*How to complete this task:* Please rewrite the lines of the records below as a Markdown table with the columns Row and Text, starting with the line containing "stuff that we" and going on through the line containing "Once you understand", both included. Number each line in Row and leave out any blank lines.

*Information given:*
───

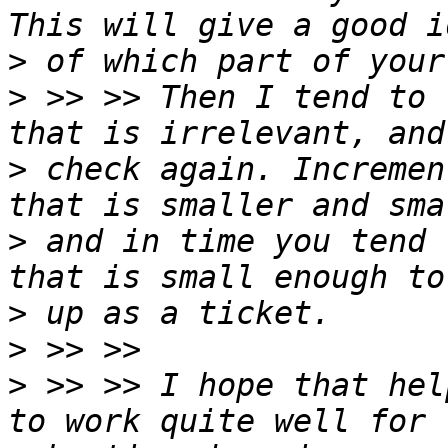
>
>
 >> >> Then I tend to 
>
 check again. Incremen
>
 and in time you tend 
>
>
>
 >> >> I hope that hel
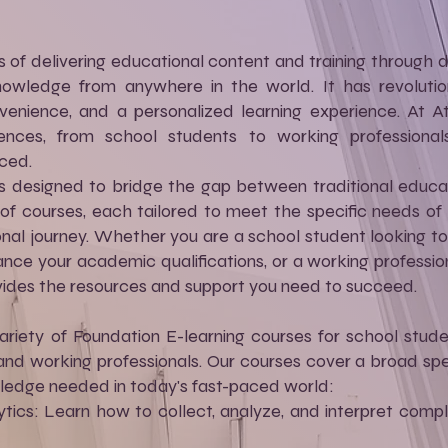
s of delivering educational content and training through di
wledge from anywhere in the world. It has revolution
convenience, and a personalized learning experience. At A
ences, from school students to working professional
ced.
l is designed to bridge the gap between traditional edu
f courses, each tailored to meet the specific needs of l
onal journey. Whether you are a school student looking to 
nce your academic qualifications, or a working professiona
vides the resources and support you need to succeed.
ariety of Foundation E-learning courses for school studen
nd working professionals. Our courses cover a broad spe
wledge needed in today's fast-paced world:
ics: Learn how to collect, analyze, and interpret compl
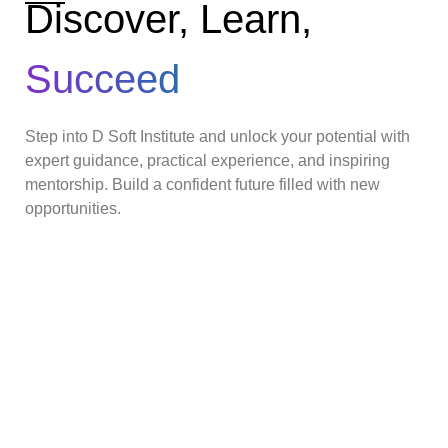
Discover, Learn,
Succeed
Step into D Soft Institute and unlock your potential with
expert guidance, practical experience, and inspiring
mentorship. Build a confident future filled with new
opportunities.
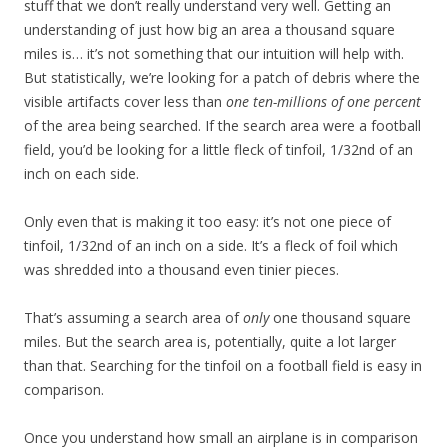
stuff that we don’t really understand very well. Getting an
understanding of just how big an area a thousand square
miles is… it’s not something that our intuition will help with.
But statistically, we’re looking for a patch of debris where the
visible artifacts cover less than
one ten-millions of one percent
of the area being searched. If the search area were a football
field, you’d be looking for a little fleck of tinfoil, 1/32nd of an
inch on each side.
Only even that is making it too easy: it’s not one piece of
tinfoil, 1/32nd of an inch on a side. It’s a fleck of foil which
was shredded into a thousand even tinier pieces.
That’s assuming a search area of
only
one thousand square
miles. But the search area is, potentially, quite a lot larger
than that. Searching for the tinfoil on a football field is easy in
comparison.
Once you understand how small an airplane is in comparison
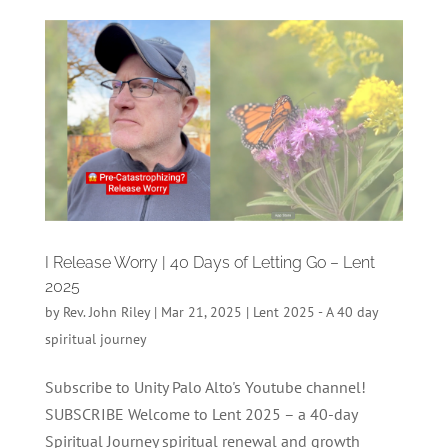
I Release Worry | 40 Days of Letting Go – Lent
2025
by
Rev. John Riley
|
Mar 21, 2025
|
Lent 2025 - A 40 day
spiritual journey
Subscribe to Unity Palo Alto's Youtube channel!
SUBSCRIBE Welcome to Lent 2025 – a 40-day
Spiritual Journey spiritual renewal and growth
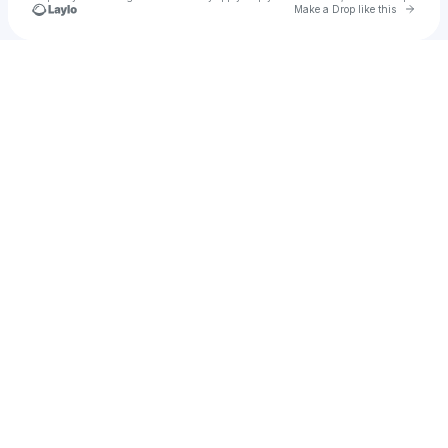
Go to 
Make a Drop like this
Check your texts
Essyx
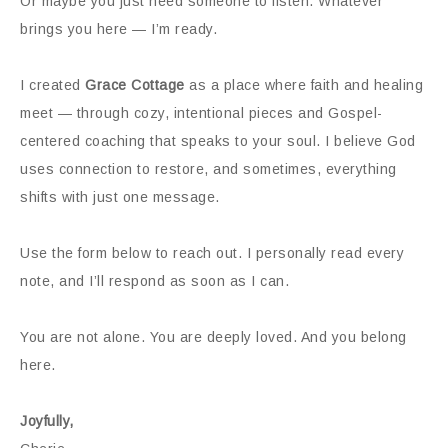
Or maybe you just need someone to listen. Whatever
brings you here — I’m ready.
I created
Grace Cottage
as a place where faith and healing
meet — through cozy, intentional pieces and Gospel-
centered coaching that speaks to your soul. I believe God
uses connection to restore, and sometimes, everything
shifts with just one message.
Use the form below to reach out. I personally read every
note, and I’ll respond as soon as I can.
You are not alone. You are deeply loved. And you belong
here.
Joyfully,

───

*The completed task:*
| Row | Text |
|---|---|
| 1 | stuff that we don’t really understand very well. Getting an |
| 2 | understanding of just how big an area a thousand square |
| 3 | miles is… it’s not something that our intuition will help with. |
| 4 | But statistically, we’re looking for a patch of debris where the |
| 5 | visible artifacts cover less than |
| 6 | one ten-millions of one percent |
| 7 | of the area being searched. If the search area were a football |
| 8 | field, you’d be looking for a little fleck of tinfoil, 1/32nd of an |
| 9 | inch on each side. |
| 10 | Only even that is making it too easy: it’s not one piece of |
| 11 | tinfoil, 1/32nd of an inch on a side. It’s a fleck of foil which |
| 12 | was shredded into a thousand even tinier pieces. |
| 13 | That’s assuming a search area of |
| 14 | only |
| 15 | one thousand square |
| 16 | miles. But the search area is, potentially, quite a lot larger |
| 17 | than that. Searching for the tinfoil on a football field is easy in |
| 18 | comparison. |
| 19 | Once you understand how small an airplane is in comparison |